▶ Problem statement
Reproduce exactly the lines from the top of the records below through the line holding "beige storage bin".

▶ Input material
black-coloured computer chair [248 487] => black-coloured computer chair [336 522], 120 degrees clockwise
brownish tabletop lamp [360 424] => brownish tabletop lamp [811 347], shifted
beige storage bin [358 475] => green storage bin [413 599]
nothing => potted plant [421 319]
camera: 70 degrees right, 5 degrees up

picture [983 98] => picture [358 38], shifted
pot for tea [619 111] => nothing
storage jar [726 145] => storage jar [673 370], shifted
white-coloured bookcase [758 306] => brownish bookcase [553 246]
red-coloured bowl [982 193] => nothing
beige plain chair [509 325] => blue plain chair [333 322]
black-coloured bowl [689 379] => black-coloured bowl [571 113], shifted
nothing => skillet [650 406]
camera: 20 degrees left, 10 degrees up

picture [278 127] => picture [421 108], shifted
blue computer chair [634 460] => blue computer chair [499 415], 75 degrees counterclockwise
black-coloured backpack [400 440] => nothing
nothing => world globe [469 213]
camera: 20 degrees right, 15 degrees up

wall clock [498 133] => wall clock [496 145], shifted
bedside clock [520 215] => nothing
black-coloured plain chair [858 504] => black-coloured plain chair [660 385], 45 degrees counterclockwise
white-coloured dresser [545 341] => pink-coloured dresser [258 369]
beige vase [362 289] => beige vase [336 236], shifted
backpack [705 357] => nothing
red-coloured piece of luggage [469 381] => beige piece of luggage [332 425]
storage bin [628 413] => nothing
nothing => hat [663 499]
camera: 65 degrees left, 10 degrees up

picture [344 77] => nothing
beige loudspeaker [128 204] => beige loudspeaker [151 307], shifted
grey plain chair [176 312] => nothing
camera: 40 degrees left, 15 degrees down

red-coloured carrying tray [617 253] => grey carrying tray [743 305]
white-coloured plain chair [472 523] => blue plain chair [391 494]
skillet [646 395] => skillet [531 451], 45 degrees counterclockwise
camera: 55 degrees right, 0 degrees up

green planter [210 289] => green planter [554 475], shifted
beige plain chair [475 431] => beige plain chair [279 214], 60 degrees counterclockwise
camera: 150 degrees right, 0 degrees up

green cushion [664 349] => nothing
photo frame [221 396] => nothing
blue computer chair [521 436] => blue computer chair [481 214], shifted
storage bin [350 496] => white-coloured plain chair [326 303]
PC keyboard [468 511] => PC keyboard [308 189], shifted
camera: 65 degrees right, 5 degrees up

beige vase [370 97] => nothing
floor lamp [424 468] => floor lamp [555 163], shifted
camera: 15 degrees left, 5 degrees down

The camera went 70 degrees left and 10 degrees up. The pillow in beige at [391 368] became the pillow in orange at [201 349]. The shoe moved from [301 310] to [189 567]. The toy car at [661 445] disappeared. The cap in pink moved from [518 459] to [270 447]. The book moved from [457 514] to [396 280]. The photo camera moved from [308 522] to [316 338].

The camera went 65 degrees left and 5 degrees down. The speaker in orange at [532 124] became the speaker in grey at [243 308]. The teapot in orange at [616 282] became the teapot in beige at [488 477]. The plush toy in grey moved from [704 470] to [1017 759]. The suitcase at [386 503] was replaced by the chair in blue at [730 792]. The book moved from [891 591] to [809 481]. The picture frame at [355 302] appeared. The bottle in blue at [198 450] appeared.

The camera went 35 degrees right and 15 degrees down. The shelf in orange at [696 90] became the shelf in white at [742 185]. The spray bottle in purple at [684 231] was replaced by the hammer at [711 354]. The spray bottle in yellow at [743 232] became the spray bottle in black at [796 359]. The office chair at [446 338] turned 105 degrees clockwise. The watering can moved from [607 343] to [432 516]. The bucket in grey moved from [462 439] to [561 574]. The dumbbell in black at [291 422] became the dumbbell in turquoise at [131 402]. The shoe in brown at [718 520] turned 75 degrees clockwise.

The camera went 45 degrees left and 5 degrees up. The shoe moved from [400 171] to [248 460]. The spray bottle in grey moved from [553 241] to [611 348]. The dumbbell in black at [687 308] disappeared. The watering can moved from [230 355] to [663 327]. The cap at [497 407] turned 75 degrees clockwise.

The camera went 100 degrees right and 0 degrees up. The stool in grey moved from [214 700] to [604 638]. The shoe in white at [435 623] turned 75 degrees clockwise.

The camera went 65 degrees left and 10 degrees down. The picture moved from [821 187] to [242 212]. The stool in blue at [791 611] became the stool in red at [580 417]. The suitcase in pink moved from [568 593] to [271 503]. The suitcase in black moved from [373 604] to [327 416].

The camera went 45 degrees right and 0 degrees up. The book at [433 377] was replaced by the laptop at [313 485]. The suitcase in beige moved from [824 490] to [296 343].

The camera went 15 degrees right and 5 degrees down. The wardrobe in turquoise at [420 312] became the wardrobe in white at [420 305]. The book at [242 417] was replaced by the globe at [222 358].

▶ Task result
black-coloured computer chair [248 487] => black-coloured computer chair [336 522], 120 degrees clockwise
brownish tabletop lamp [360 424] => brownish tabletop lamp [811 347], shifted
beige storage bin [358 475] => green storage bin [413 599]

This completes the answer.